Ambassador of Russia to Poland
- In office 21 April 2006 – 21 June 2010
- Preceded by: Nikolay Afanasevsky
- Succeeded by: Aleksandr Alekseyev

Ambassador of Russia to Finland
- In office 21 April 2003 – 21 April 2006
- Preceded by: Aleksandr Patsev
- Succeeded by: Aleksandr Rumyanstev

Ambassador of Russia to Austria
- In office 30 August 1996 – 28 April 2000
- Preceded by: Valery Popov
- Succeeded by: Aleksandr Golovin

Personal details
- Born: 15 November 1947 (age 78) Moscow, Soviet Union
- Education: Moscow State Institute of International Relations Diplomatic Academy of the Ministry of Foreign Affairs of the USSR

= Vladimir Grinin =

Russian diplomat

Vladimir Mikhailovich Grinin (Владимир Михайлович Гринин; born 15 November 1947) is a Russian former diplomat who served as the Russian ambassador to Austria, Finland, Poland, and Germany.

==Biography==
Vladimir Mikhailovich Grinin was born on 15 November 1947 in Moscow, Soviet Union. Grinin graduated from the Moscow State Institute of International Relations in 1971 and commenced diplomatic work, serving at the Soviet Embassy in West Germany from 1973 to 1980. After his posting to West Germany, he returned to Moscow and attended the Diplomatic Academy of the Ministry of Foreign Affairs of the USSR. Grinin graduated in 1982 and participated in Soviet-American negotiations on disarmament and arms control in Geneva until 1986. He was then posted to the Soviet Embassy in East Germany from 1986 and then in Germany from 1990 to 1992.
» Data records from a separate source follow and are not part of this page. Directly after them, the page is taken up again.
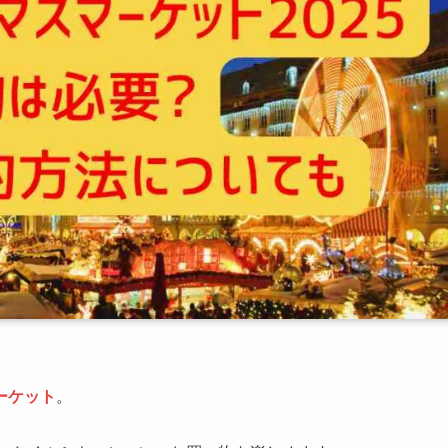
ーケット
。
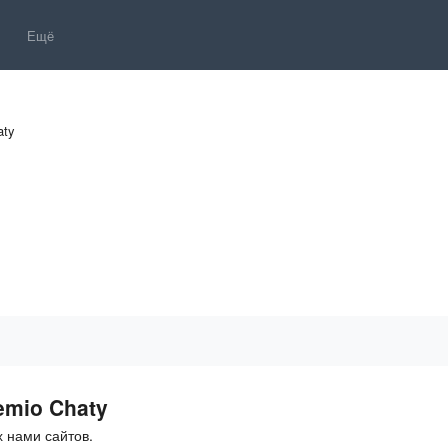
Ещё
aty
emio Chaty
 нами сайтов.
From 1994 to 1996, Grinin was director of the Fourth European Department at the Russian Ministry of Foreign Affairs. He was appointed by President Boris Yeltsin as Ambassador of Russia to Austria in 1996, and held the post in Vienna until 2000. After this posting he returned to Moscow, and was appointed by President Vladimir Putin as Ambassador of Russia to Finland in 2003, and held this post until 2006, when he was appointed as Ambassador of Russia to Poland. Grinin served as Ambassador of Russia to Germany in Berlin from 2010 until reaching the age limit for Russian ambassadors and was replaced by Sergey Nechaev on 10 January 2018.

Grinin is married with one daughter, and speaks Russian, English, German and French.